Husband. Dad to 5. Student Ministry Pastor. Follower of Jesus. Yatta yatta.


For about the 6th or 7th time now, I’ve had the privilege of attending the Leadership Summit from Willow Creek. I’ve never been to it live, I always watch it a few hours later on some kind of time delay satellite feed at some church somewhere. Once in San Jose, several times in Walnut Creek, and now 3 times here at Journey where we host it.

Each time I go, I try and summarize my learnings from each of the presenters or “faculty members” as they call them, in a sentence. This year, I’m also taking Tuesday to review and re-think and stew on what I heard. I’m going to turn off my cell, my e-mail, and the world and lock myself in a room to think and pray about what God might have for me. In particular, I’ll be thinking over these one or two sentence learnings:

  • Session #1. Bill Hybels: founding pastor of Willow Creek Community Church

Ownership of a vision is more important than the creation of a vision: As a result, good leaders spend significant time and energy involving others in the vision development process rather than simply declaring it from on high and unilaterally hoping for agreement.

  • Session #2. A live stage interview with Carly Fiorina, former CEO of HP…

“Logic taught me the power of the right question. I have discovered that, knowing the answer is less important than asking the right question.”

  • Session #3. Floyd A. Flake: pastor, former congressman, business man, college president…

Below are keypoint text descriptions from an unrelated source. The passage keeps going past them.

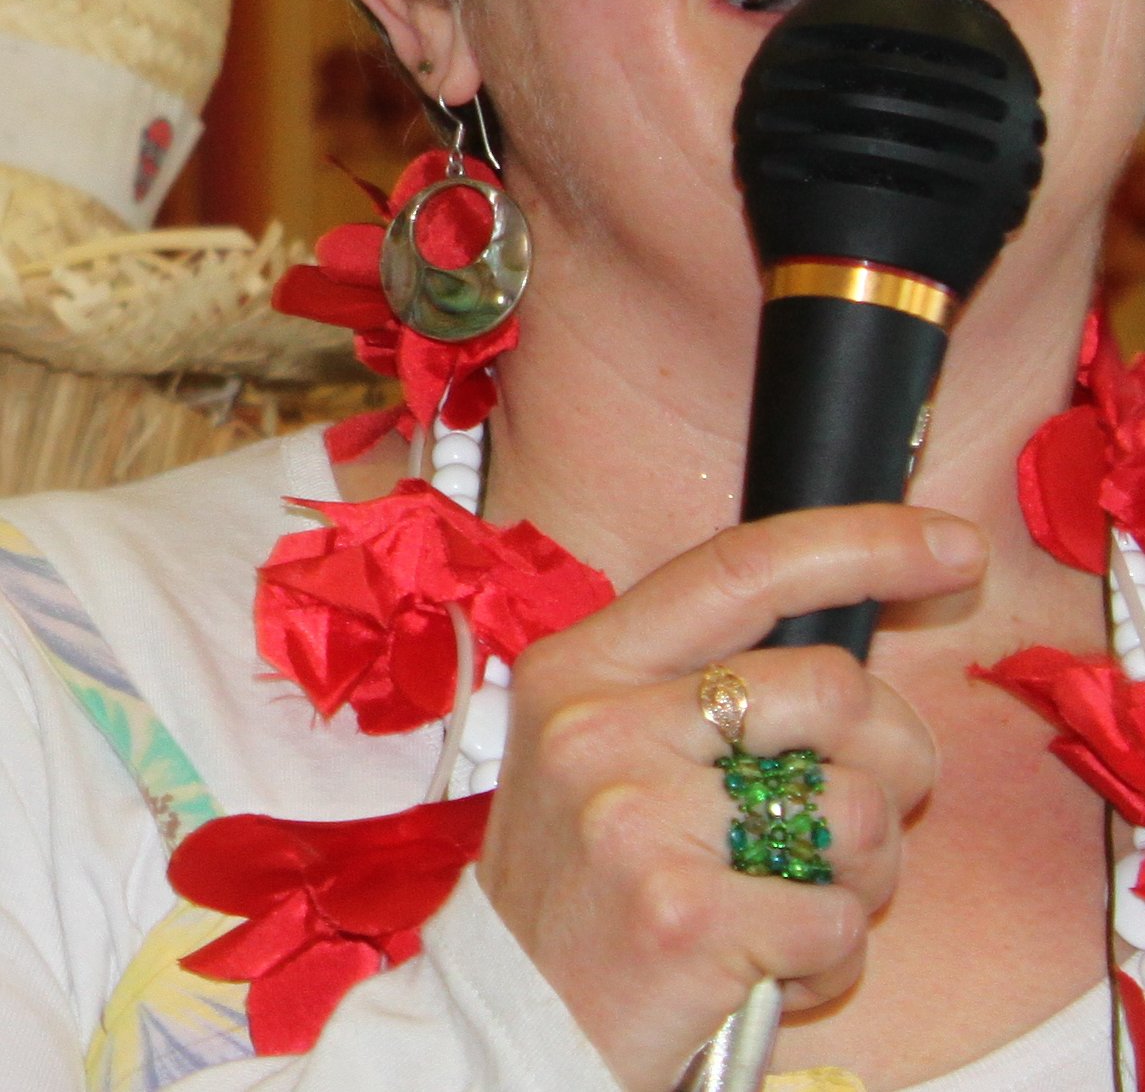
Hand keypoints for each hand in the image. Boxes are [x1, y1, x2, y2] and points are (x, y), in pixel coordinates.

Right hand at [477, 503, 984, 1091]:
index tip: (953, 547)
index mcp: (588, 664)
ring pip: (853, 806)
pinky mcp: (681, 920)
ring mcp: (635, 820)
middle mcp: (602, 725)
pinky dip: (829, 959)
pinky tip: (768, 968)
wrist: (507, 1034)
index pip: (744, 566)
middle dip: (894, 754)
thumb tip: (865, 632)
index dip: (864, 543)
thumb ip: (710, 682)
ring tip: (798, 901)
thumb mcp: (608, 746)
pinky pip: (837, 919)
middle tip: (864, 814)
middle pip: (833, 686)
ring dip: (863, 871)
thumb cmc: (586, 888)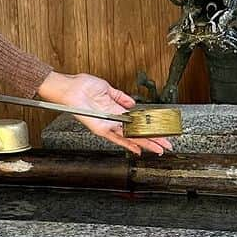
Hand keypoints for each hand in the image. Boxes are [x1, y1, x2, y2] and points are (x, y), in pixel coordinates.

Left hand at [36, 71, 173, 156]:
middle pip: (136, 132)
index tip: (160, 131)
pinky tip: (138, 150)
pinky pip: (116, 139)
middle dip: (152, 139)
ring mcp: (108, 125)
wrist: (70, 88)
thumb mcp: (107, 89)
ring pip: (131, 137)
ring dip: (146, 143)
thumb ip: (120, 96)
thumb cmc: (82, 86)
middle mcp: (113, 120)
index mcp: (115, 110)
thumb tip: (132, 103)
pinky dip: (128, 144)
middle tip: (165, 145)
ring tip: (159, 149)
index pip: (136, 122)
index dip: (148, 127)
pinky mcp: (101, 128)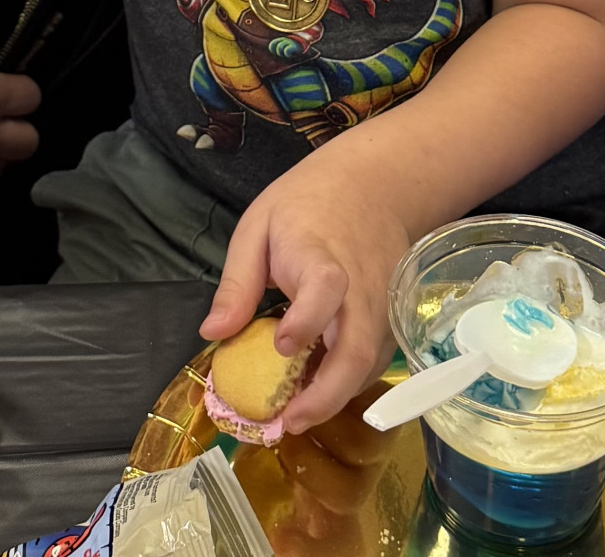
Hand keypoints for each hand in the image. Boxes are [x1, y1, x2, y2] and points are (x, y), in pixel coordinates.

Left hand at [199, 142, 409, 429]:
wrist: (375, 184)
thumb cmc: (306, 203)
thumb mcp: (258, 227)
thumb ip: (237, 283)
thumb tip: (211, 335)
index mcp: (321, 256)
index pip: (326, 288)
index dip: (308, 320)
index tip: (283, 346)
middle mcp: (361, 289)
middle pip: (357, 347)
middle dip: (327, 393)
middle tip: (290, 421)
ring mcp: (383, 307)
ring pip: (369, 364)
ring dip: (337, 396)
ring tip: (296, 414)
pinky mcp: (393, 320)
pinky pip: (374, 360)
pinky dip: (349, 381)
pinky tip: (318, 389)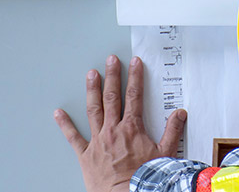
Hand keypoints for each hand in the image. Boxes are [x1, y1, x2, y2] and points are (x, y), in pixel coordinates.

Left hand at [54, 55, 186, 191]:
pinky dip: (65, 124)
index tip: (134, 63)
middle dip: (112, 76)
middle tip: (111, 61)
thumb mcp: (165, 154)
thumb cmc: (144, 178)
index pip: (134, 96)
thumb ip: (172, 131)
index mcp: (132, 128)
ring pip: (94, 110)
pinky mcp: (86, 155)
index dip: (135, 77)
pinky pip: (73, 137)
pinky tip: (58, 113)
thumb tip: (180, 114)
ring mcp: (98, 141)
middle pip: (112, 97)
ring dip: (92, 91)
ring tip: (91, 75)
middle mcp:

(This man was impossible for me to follow. He spoke very fast. Never paused. I couldn’t follow his line of thinking. It was all over the place. Honestly, I learned more about his leadership by watching how he interacted with others in his intro video than I did from his actual words on stage. As I reflected on how this communicator got on such a world class stage, I discovered a truth I’ve seen proven in many an influential leader through the years)

A leader’s public communication skills can be trumped by their interpersonal ones and still result in great success. However, if a leader’s interpersonal skills are poor, no amount of public speaking can overcome them and they are destined to be a mess.

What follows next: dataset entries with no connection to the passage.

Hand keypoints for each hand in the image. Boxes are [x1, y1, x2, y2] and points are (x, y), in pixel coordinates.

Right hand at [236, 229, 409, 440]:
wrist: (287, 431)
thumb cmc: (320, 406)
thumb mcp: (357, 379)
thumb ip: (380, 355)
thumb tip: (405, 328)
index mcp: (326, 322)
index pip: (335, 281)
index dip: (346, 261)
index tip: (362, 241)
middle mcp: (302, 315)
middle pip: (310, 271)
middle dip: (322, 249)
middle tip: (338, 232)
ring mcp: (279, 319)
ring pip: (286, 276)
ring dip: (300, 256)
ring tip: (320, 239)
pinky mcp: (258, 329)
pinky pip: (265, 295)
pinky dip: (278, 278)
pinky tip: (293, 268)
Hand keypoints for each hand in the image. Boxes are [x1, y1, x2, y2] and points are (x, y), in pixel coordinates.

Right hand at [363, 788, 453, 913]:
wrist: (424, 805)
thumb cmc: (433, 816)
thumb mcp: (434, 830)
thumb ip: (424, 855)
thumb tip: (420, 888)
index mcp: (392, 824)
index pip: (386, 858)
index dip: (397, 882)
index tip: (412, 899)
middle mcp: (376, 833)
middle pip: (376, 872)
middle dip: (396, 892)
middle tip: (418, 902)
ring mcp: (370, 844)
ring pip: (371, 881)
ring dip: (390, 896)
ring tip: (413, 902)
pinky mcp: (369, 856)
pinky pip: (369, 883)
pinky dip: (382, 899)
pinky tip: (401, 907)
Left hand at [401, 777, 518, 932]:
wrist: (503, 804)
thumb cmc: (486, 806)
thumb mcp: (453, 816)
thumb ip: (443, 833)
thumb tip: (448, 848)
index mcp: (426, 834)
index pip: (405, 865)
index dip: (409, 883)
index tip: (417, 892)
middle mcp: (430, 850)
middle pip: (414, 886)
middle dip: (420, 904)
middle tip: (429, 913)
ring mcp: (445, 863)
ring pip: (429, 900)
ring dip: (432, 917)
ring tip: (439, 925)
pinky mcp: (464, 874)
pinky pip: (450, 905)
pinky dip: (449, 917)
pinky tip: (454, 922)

  • Session #4. Marcus Buckingham: world renown author, consultant, and strengths communicator
3 one liners worth stewing on:

Build on your strengths and manage around your weaknesses.

Move the best of your job until it is most of your job.

Good leaders can talk about strengths without boasting, and weaknesses without whining.

  • Session #5. Michael E. Porter: Harvard Business School Prof and a well recongized authority on strategic planning.

When working with a social need (poverty, aids, education, homelessness, etc), don’t see yourself as someone providing a service, instead see yourself as someone trying to add value to another’s life. This will force us to evaluate our results based on it’s influence and aid on the recipient of the service, not on the execution of the service itself.

  • Session #6. Colin Powell: leadership genius… man I wish I could have coffee with once a month…. really bad.

Only people get things done. Mission statements don’t. Policies don’t. Only people do. So, take 1/3 of a given time period as a leader to devise a plan. Then spend 2/3 of the time allowing those who you expect to help do the task to interact with the plan so they can be own and discover a plan for their role in it.

  • Session #7. John Ortberg: Author, master of words, senior pastor of Menlo Park Community Church in CA.
A leader’s greatest fear should be the pursuit of a “Shadow Mission.” The distraction of the devil to devote their time and resources to that which is second best or even flat out evil. Consequently, every good leader must name their “shadow mission” and take specific and regular steps to keep it from consuming their life by it’s natural pull it has on them.

  • Session #8. Richard Curtis: British Comedy Writer, Philanthropist dedicated to seeing poverty literally become a thing of history
As a youth pastor, looking over the sea of students who have come through our doors and either in high school, or in the years to follow, eventually walked away from Jesus, I identified with this statement more than I wished I did. I too feel like my energy is going to waste more times than not…

“The most depressing thing for me as a comedy film writer is a movie rental store. They are all over the place and filled with thousands of dead films. I don’t want to produce just another one of those.”

  • Session #9. Jimmy Carter: Humble man of God, 39th President of the United States, Sunday School teacher of small 35 person church in Plains, Ga. where he and his family have owned land since 1835.

Accommodate changing times while clinging to unchanging principles . Those were and are the passions of Jesus Christ.

  • Session #10. Bill Hybels

Staying motivated or inspired in my job is my job, and no one elses.

Hybels mentioned 10 ways he stays motivated. 3 I held on to as critical for me these days:

  1. Spend time with and around friends who truly inspire me to live and lead well.
  2. Spend time paying attention to my own spiritual and physical needs of rest, excercise, eating, reading, and prayer.
  3. Spend time escaping in a non-work related hobby that re-fuels my spirit.


  1. I went to the Livermore site – it was a pretty good year I think. I too hard a hard time with Rev. Flake but didn’t even think to draw out that little nugget you did. I’d be interested to hear more about what you come up with after your day of reflection on Tuesday.